## TRY IT
A verbatim reproduction of the lines below, from the line containing "Kérjük, használja az" through the line containing "földszinti ügyfélszolgálaton.", both ends included, is the whole required output.

## DATA TO PROCESS
_ _ _ _

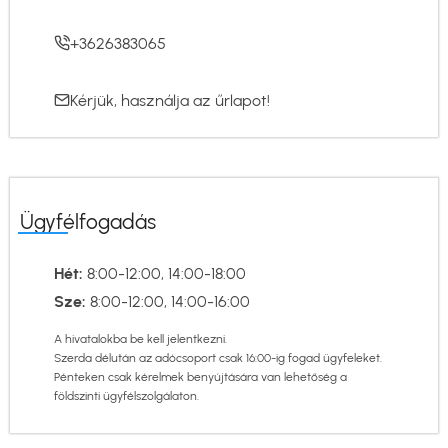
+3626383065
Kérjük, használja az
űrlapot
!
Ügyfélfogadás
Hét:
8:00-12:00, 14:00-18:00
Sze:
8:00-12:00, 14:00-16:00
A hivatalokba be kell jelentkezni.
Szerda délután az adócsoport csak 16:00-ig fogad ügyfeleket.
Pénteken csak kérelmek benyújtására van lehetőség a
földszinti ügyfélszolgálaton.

_ _ _ _

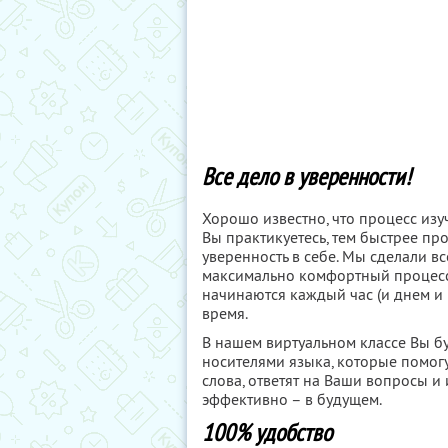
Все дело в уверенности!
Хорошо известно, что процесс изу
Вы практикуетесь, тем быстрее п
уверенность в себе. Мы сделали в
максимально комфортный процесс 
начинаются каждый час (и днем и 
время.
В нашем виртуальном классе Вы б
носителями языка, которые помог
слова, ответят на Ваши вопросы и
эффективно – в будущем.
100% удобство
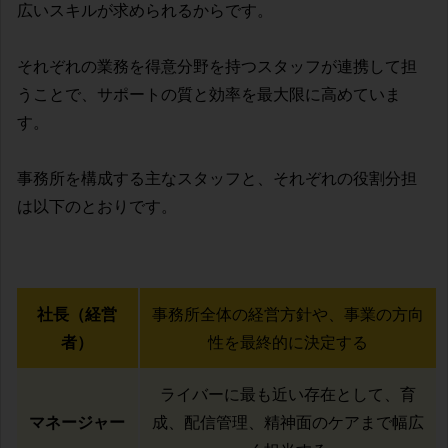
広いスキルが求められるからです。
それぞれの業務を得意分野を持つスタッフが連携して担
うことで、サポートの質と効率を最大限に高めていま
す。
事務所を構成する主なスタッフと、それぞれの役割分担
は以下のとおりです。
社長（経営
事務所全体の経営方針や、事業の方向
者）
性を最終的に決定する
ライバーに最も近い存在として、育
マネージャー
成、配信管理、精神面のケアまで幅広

_ _ _ _

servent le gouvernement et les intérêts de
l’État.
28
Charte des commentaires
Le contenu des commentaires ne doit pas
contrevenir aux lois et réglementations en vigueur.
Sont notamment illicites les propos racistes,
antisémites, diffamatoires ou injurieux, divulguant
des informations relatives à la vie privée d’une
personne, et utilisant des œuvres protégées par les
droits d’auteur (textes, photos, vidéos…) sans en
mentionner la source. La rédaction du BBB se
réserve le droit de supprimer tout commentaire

_ _ _ _

## WRITTEN RESPONSE
Kérjük, használja az
űrlapot
!
Ügyfélfogadás
Hét:
8:00-12:00, 14:00-18:00
Sze:
8:00-12:00, 14:00-16:00
A hivatalokba be kell jelentkezni.
Szerda délután az adócsoport csak 16:00-ig fogad ügyfeleket.
Pénteken csak kérelmek benyújtására van lehetőség a
földszinti ügyfélszolgálaton.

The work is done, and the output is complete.